Dune’s Failure Taught David Lynch A Lesson
It should be said that despite Lynch’s hatred of it, his “Dune” has many passionate fans. Some audience like how strange and oblique it is. De Laurentiis may have tried to clear up the film’s plot, but “Dune” is still dizzying and difficult to follow … and some fans like it that way. It’s also amazingly textured and appealingly odd, featuring vast sci-fi visuals, weird creatures, and a gross, oily despot that stands as one of the best villains in the history of the genre. “Dune” has a slimy, tactile, emetic quality that a mainstream sci-fi hit like “Jedi” could only dream of.
But it was not Lynch’s vision. The studio wanted continuous re-cuts and then kept on chopping it up, even after Lynch had finished. There’s a notoriously long TV edit of “Dune” which Lynch hated so much, he had his name removed from it.

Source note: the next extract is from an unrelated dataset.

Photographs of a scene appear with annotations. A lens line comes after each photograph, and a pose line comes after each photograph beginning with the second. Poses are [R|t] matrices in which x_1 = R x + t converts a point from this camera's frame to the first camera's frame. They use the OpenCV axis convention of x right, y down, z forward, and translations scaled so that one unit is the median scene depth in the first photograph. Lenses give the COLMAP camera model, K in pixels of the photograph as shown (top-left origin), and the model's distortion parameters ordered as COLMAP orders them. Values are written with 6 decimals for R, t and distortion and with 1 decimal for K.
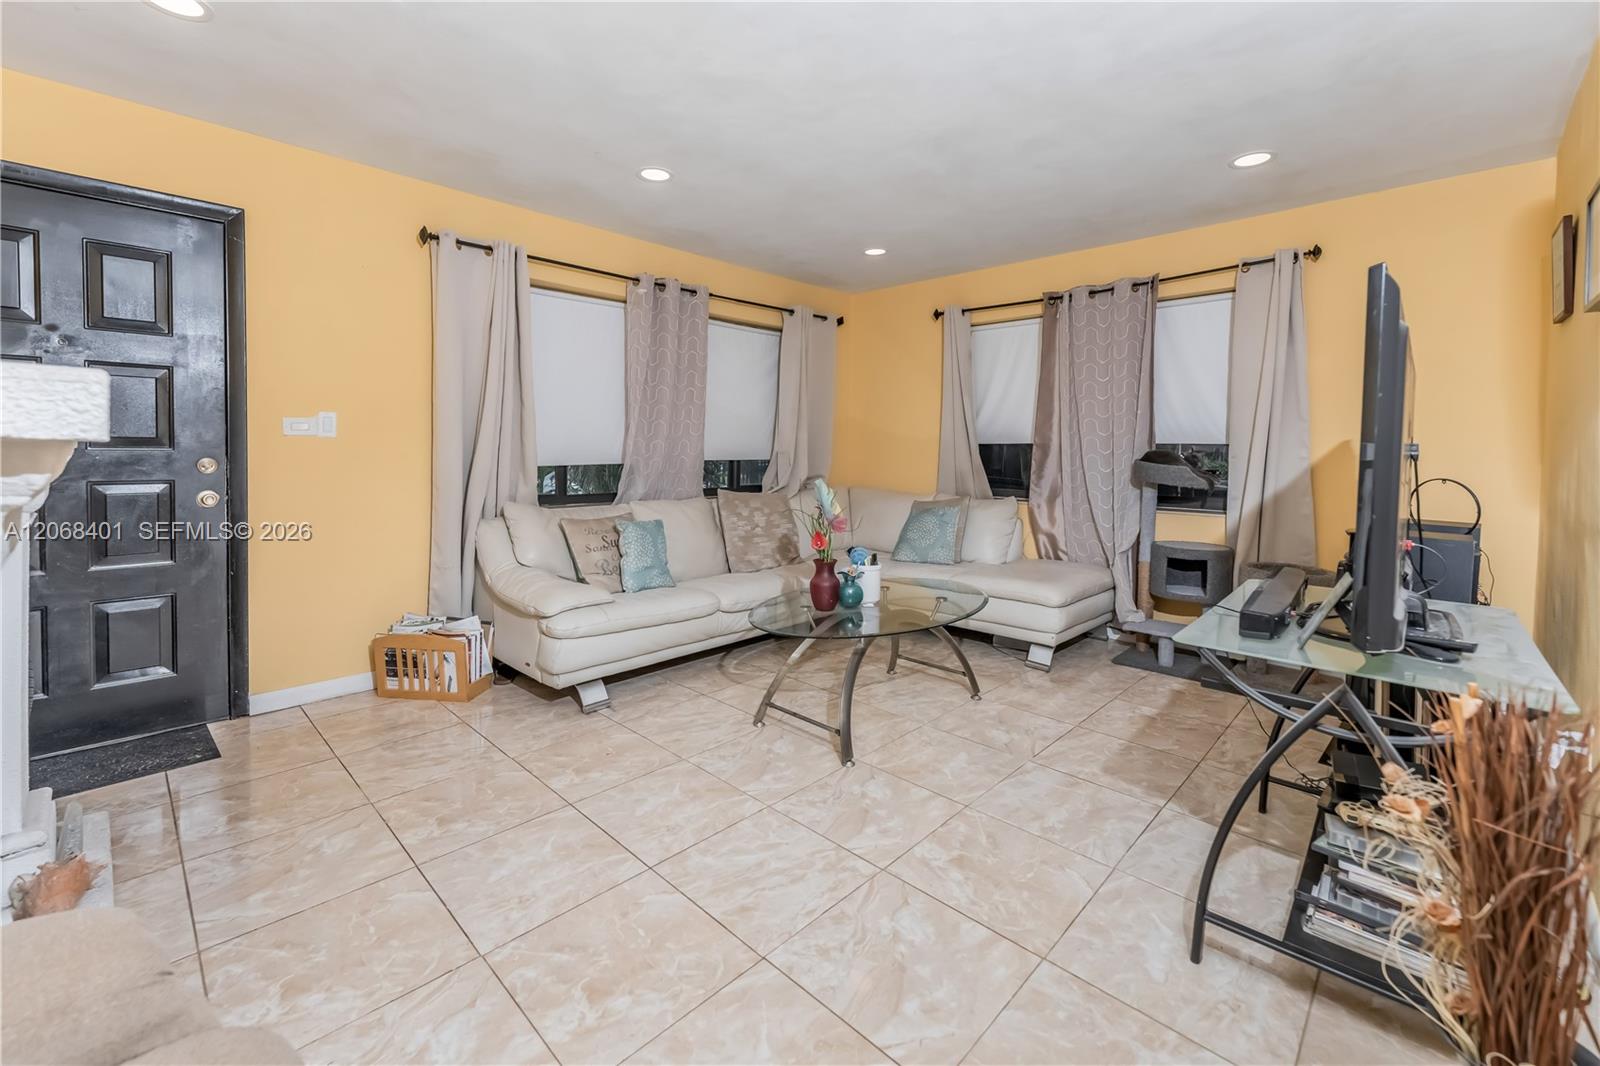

Lynch realized after the fact that he should have asked for final cut. Final cut is, in the modern era, rarer than ever. In 1983, it might have been possible, had the director pushed for it. Lynch recalled:
“I knew already one should have final cut before signing on to do a film. But for some reason, I thought everything would be okay, and I didn’t put final cut in my contract. And as it turned out, Dune wasn’t the film I wanted to make, because I didn’t have a final say. So that’s a lesson I knew even before, but now there’s no way. Why would anyone work for three years on something that wasn’t yours? Why? Why do that? Why? I died a death. And it was all my fault for not knowing to put that in the contract.”
Lynch has had director’s cut on ever one of his films since.